**Reading text**
● ● ● ●

# Colas only...?



## Caw (Apr 6, 2020)

So I was asking some advice from a friend of mine who is an experienced grower. We got to talking about removing branches and he said to remove all but 4-6 colas - "that's all you want".  Thoughts?

When I first started, he said to remove all the undergrowth. I didnt. I figured I wanted as much flower as possible, even if it was popcorn. Mistake! I just assumed he did all that removing due to the number of plants he was dealing with - multiple grow locations, 100s of plants. Dealing with the popcorn stuff is a pain in the ass. Although i have just been putting it in with my trim and making bubble hash. I've come to realize that it's also draining energy away from my tops...

Thoughts on 4-6 mains only?


----------



## cardgenius (Apr 6, 2020)

I believe he’s referring to the plant training methods called Topping, Low Stress Training (LST) and Lollipopping. Lots of info on this site and YouTube that go into detail on each technique but the general goal is to stop the plant from growing into its typical Christmas Tree shape with just one main cola and to concentrate all its growth into a shorter, wider plant with 6-8 or more colas. This way you get more weight with the extra colas AND less of the small, pain in the ass popcorn nugs come harvest time.


----------



## Daxtell (Apr 6, 2020)

Indoors grows lights drop off on intensity rapidly.  A foot makes a massive difference.  I dont see a return on exponentially spreading the joules to have weak light filter down to the tiny bottom popcorn mini buds.  I will bend colas at 90° to capture more light, evening out the canopy to light intensity.  I am happy with those results.  I am a newer grower though.


----------



## Caw (Apr 6, 2020)

cardgenius said:


> I believe he’s referring to the plant training methods called Topping, Low Stress Training (LST) and Lollipopping. Lots of info on this site and YouTube that go into detail on each technique but the general goal is to stop the plant from growing into its typical Christmas Tree shape with just one main cola and to concentrate all its growth into a shorter, wider plant with 6-8 or more colas. This way you get more weight with the extra colas AND less of the small, pain in the *** popcorn nugs come harvest time.



I specifically asked, "do you mean total?, even side branches?" And he responded "yes". Topping and fimming have been topics in the past. I top all my plants in veg. I've only had 1 successful FIM, by accident. When I tried it again, of course it didnt work. 

I did remove some side branches, but not all but "4-6". If it seemed weak, or not like it would receive enough light, I cut it. Looking from the top of the plant, it looks nice and full. The bottom is bare...

We will see how this batch turns out.


----------



## cardgenius (Apr 6, 2020)

Some people freak out about the thought of heavy defoliation but it’s definitely doable. I don’t know about limiting it to just 4-6 colas but I do agree with the general sentiment of cutting off anything that won’t be worth its time and energy wasted on growing and trimming. 

Are you familiar with Lollipopping?

● ● ● ●

Extracted data entries:
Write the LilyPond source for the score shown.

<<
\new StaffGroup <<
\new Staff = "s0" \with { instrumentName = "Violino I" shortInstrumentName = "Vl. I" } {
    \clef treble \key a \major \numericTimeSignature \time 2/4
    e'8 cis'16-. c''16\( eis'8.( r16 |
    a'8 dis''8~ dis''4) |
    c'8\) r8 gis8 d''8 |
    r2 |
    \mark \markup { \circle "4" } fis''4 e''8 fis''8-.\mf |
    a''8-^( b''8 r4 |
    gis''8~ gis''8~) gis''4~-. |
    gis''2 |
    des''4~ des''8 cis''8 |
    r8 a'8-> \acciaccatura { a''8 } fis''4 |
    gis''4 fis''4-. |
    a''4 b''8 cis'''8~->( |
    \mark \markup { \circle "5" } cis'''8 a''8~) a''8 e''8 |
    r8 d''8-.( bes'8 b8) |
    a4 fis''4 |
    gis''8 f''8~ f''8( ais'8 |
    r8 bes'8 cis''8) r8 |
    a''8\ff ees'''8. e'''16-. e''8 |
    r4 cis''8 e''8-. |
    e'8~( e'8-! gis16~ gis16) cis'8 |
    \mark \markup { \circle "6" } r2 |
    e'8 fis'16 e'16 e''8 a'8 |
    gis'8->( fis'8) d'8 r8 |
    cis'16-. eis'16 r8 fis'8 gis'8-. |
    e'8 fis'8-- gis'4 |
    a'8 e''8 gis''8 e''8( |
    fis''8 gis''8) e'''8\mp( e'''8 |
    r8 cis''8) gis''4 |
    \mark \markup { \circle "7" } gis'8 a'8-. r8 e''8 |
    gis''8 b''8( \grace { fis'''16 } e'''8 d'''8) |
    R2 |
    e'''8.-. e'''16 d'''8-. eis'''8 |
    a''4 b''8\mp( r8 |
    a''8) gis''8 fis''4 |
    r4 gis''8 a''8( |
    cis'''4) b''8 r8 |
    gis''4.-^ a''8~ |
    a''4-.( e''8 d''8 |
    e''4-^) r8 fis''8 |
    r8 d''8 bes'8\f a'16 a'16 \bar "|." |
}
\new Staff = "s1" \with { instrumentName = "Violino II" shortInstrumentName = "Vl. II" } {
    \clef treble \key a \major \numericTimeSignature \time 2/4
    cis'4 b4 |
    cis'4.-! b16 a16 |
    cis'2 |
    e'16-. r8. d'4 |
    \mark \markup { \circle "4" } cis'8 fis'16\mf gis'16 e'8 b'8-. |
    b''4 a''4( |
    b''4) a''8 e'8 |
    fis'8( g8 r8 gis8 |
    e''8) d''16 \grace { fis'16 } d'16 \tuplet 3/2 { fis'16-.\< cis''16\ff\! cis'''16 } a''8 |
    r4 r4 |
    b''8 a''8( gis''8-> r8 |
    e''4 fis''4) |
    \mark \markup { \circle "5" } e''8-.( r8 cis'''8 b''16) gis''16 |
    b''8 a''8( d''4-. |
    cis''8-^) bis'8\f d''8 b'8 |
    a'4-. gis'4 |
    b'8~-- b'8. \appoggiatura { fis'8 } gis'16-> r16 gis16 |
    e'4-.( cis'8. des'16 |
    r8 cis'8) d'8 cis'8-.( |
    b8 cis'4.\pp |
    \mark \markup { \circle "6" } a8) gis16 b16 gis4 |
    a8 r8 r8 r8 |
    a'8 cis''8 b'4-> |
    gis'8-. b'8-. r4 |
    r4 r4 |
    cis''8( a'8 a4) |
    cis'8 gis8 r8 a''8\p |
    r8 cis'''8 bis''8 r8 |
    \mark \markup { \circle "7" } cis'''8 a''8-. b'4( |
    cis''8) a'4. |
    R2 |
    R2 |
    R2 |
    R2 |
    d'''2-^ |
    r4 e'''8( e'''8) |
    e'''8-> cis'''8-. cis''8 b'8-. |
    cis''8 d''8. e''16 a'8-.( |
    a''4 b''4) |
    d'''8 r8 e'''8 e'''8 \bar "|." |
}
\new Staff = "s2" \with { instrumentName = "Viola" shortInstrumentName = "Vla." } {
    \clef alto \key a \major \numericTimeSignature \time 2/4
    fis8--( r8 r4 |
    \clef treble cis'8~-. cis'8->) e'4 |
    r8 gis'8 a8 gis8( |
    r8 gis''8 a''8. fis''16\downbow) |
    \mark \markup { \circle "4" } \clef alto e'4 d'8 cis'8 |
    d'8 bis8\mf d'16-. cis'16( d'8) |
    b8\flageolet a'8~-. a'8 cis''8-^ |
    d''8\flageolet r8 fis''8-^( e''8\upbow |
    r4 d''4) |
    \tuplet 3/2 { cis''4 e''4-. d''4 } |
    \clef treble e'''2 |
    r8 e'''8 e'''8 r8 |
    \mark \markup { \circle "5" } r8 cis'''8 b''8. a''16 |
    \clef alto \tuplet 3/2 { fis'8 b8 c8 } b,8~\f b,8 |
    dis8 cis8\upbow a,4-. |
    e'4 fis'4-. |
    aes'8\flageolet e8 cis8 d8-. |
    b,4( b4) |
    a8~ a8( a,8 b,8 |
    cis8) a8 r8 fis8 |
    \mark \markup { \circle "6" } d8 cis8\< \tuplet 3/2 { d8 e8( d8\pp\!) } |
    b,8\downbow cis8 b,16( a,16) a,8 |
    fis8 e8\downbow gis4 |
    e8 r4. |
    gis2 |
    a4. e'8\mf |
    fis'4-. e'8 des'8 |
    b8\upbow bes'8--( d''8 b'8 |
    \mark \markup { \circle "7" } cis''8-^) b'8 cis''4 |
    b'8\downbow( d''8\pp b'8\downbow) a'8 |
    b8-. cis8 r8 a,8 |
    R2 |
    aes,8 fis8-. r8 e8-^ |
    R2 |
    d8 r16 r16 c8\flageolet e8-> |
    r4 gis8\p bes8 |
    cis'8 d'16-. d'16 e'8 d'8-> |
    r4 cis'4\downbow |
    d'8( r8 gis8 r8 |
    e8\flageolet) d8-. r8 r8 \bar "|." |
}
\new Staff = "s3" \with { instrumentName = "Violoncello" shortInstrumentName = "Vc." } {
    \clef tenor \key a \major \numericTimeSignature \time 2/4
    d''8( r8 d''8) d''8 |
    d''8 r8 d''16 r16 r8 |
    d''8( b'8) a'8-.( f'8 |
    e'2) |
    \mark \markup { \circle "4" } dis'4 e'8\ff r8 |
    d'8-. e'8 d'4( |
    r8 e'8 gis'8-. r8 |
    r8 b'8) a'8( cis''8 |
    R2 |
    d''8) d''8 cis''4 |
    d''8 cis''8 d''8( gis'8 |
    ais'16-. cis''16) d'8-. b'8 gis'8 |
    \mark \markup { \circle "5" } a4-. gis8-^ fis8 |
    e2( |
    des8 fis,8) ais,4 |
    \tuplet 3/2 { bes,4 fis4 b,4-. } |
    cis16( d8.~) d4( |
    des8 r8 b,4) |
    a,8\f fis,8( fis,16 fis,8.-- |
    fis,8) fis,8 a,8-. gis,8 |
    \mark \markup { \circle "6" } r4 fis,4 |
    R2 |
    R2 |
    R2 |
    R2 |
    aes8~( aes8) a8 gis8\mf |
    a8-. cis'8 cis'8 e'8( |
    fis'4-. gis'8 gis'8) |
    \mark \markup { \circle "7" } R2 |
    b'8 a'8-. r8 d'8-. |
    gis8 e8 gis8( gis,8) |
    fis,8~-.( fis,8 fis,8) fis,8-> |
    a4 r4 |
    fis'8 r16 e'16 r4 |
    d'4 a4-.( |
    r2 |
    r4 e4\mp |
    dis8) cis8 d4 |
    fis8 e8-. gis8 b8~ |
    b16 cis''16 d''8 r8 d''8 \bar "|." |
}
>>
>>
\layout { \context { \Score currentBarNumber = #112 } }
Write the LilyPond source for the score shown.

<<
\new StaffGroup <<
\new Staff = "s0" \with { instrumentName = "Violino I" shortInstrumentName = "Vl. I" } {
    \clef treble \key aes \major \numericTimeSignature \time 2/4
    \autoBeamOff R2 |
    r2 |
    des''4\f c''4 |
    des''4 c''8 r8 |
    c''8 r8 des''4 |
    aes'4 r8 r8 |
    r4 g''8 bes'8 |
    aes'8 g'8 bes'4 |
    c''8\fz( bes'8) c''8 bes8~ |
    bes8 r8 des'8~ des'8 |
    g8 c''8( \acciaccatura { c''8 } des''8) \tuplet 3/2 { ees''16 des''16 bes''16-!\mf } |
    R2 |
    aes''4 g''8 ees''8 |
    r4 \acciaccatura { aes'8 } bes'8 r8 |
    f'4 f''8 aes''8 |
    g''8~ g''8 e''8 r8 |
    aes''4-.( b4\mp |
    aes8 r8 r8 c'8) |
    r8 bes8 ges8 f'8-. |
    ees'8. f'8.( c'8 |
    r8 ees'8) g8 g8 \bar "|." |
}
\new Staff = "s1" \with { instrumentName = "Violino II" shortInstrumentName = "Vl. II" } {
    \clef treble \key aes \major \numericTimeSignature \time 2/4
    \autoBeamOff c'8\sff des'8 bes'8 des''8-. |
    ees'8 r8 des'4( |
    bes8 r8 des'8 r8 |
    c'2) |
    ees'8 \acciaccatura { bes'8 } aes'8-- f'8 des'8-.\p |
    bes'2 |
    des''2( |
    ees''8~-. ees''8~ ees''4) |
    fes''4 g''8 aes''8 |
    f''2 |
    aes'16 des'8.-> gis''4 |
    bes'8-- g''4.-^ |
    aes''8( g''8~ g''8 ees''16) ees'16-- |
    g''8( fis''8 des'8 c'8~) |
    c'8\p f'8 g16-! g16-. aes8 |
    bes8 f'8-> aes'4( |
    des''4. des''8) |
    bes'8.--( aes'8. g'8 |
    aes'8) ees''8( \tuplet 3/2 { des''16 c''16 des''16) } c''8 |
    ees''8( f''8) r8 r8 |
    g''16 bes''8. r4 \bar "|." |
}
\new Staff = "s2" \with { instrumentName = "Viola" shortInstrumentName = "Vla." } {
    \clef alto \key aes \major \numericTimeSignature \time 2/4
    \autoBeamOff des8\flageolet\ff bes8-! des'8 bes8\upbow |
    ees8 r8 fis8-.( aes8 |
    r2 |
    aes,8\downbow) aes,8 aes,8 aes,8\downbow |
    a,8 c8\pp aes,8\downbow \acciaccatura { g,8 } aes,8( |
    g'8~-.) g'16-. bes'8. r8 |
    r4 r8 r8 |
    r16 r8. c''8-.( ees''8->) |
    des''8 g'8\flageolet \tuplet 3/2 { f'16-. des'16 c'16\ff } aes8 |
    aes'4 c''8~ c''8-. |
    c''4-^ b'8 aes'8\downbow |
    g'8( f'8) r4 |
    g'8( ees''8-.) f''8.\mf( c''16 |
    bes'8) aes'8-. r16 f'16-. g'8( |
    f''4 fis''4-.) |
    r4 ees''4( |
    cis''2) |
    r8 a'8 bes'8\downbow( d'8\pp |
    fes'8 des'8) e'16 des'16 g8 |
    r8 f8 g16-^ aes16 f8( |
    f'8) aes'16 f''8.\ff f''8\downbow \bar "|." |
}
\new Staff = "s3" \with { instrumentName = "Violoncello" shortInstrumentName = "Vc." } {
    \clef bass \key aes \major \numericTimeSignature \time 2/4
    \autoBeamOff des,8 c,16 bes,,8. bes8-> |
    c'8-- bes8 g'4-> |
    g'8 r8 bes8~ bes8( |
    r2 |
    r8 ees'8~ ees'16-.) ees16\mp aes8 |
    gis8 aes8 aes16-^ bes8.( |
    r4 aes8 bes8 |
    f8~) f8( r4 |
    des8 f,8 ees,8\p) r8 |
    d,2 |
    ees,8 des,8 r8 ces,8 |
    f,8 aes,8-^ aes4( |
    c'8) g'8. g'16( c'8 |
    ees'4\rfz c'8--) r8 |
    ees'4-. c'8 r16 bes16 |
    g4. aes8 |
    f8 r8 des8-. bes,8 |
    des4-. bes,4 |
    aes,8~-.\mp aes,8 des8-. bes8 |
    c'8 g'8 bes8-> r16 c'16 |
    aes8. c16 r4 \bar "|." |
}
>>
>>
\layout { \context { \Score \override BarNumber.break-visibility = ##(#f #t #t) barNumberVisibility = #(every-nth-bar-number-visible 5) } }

● ● ● ●

**Set tasks**
a) Extract everything from "I did remove" down to "bottom is bare..." in the thread on cutting plants back to a few colas.
b) Gather each line of the records that contains the string "upbow".
The forum thread and the records have no connection to each other.

**Solutions to each task**
a)
I did remove some side branches, but not all but "4-6". If it seemed weak, or not like it would receive enough light, I cut it. Looking from the top of the plant, it looks nice and full. The bottom is bare...

b)
    d''8\flageolet r8 fis''8-^( e''8\upbow |
    dis8 cis8\upbow a,4-. |
    b8\upbow bes'8--( d''8 b'8 |
    \autoBeamOff des8\flageolet\ff bes8-! des'8 bes8\upbow |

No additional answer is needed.